Top of Dataset records

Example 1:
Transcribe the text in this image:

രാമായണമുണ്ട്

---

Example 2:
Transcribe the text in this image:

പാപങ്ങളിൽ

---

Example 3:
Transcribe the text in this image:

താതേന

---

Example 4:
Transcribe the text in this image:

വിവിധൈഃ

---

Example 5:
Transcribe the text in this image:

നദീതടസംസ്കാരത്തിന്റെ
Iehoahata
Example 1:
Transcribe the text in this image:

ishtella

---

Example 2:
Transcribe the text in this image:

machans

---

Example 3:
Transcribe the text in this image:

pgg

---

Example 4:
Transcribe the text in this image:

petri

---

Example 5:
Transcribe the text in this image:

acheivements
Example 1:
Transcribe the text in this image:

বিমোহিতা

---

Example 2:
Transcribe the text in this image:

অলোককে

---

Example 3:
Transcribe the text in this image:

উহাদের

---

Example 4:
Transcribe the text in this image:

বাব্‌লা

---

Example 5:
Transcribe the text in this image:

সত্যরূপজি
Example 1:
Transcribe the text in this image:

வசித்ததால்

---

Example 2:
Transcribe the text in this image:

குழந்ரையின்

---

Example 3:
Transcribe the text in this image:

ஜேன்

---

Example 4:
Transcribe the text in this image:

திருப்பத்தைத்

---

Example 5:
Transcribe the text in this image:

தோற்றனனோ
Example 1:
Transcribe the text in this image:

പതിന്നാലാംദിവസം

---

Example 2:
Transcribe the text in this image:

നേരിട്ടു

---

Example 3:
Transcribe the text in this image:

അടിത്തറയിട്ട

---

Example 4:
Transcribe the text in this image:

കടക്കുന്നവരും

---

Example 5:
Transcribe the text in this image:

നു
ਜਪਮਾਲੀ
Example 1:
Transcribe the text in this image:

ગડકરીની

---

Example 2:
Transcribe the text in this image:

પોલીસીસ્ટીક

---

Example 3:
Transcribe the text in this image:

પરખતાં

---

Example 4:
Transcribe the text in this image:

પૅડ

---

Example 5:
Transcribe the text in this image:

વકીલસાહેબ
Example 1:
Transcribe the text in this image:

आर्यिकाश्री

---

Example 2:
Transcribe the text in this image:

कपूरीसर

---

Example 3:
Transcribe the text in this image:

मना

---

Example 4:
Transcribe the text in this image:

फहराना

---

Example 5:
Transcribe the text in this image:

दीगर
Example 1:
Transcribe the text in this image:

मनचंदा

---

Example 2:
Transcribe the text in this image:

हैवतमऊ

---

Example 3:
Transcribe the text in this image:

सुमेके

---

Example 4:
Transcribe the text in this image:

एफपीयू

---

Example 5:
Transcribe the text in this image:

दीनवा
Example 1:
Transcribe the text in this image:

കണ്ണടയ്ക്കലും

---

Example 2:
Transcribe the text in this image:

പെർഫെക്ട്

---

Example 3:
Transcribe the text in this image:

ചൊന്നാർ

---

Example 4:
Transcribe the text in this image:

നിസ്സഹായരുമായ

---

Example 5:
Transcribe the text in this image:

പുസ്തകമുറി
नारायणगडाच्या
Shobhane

Bottom of Dataset records

The problem |
The answer should be all the entries, restated with no word changed.

Result |
Example 1:
Transcribe the text in this image:

രാമായണമുണ്ട്

---

Example 2:
Transcribe the text in this image:

പാപങ്ങളിൽ

---

Example 3:
Transcribe the text in this image:

താതേന

---

Example 4:
Transcribe the text in this image:

വിവിധൈഃ

---

Example 5:
Transcribe the text in this image:

നദീതടസംസ്കാരത്തിന്റെ
Iehoahata
Example 1:
Transcribe the text in this image:

ishtella

---

Example 2:
Transcribe the text in this image:

machans

---

Example 3:
Transcribe the text in this image:

pgg

---

Example 4:
Transcribe the text in this image:

petri

---

Example 5:
Transcribe the text in this image:

acheivements
Example 1:
Transcribe the text in this image:

বিমোহিতা

---

Example 2:
Transcribe the text in this image:

অলোককে

---

Example 3:
Transcribe the text in this image:

উহাদের

---

Example 4:
Transcribe the text in this image:

বাব্‌লা

---

Example 5:
Transcribe the text in this image:

সত্যরূপজি
Example 1:
Transcribe the text in this image:

வசித்ததால்

---

Example 2:
Transcribe the text in this image:

குழந்ரையின்

---

Example 3:
Transcribe the text in this image:

ஜேன்

---

Example 4:
Transcribe the text in this image:

திருப்பத்தைத்

---

Example 5:
Transcribe the text in this image:

தோற்றனனோ
Example 1:
Transcribe the text in this image:

പതിന്നാലാംദിവസം

---

Example 2:
Transcribe the text in this image:

നേരിട്ടു

---

Example 3:
Transcribe the text in this image:

അടിത്തറയിട്ട

---

Example 4:
Transcribe the text in this image:

കടക്കുന്നവരും

---

Example 5:
Transcribe the text in this image:

നു
ਜਪਮਾਲੀ
Example 1:
Transcribe the text in this image:

ગડકરીની

---

Example 2:
Transcribe the text in this image:

પોલીસીસ્ટીક

---

Example 3:
Transcribe the text in this image:

પરખતાં

---

Example 4:
Transcribe the text in this image:

પૅડ

---

Example 5:
Transcribe the text in this image:

વકીલસાહેબ
Example 1:
Transcribe the text in this image:

आर्यिकाश्री

---

Example 2:
Transcribe the text in this image:

कपूरीसर

---

Example 3:
Transcribe the text in this image:

मना

---

Example 4:
Transcribe the text in this image:

फहराना

---

Example 5:
Transcribe the text in this image:

दीगर
Example 1:
Transcribe the text in this image:

मनचंदा

---

Example 2:
Transcribe the text in this image:

हैवतमऊ

---

Example 3:
Transcribe the text in this image:

सुमेके

---

Example 4:
Transcribe the text in this image:

एफपीयू

---

Example 5:
Transcribe the text in this image:

दीनवा
Example 1:
Transcribe the text in this image:

കണ്ണടയ്ക്കലും

---

Example 2:
Transcribe the text in this image:

പെർഫെക്ട്

---

Example 3:
Transcribe the text in this image:

ചൊന്നാർ

---

Example 4:
Transcribe the text in this image:

നിസ്സഹായരുമായ

---

Example 5:
Transcribe the text in this image:

പുസ്തകമുറി
नारायणगडाच्या
Shobhane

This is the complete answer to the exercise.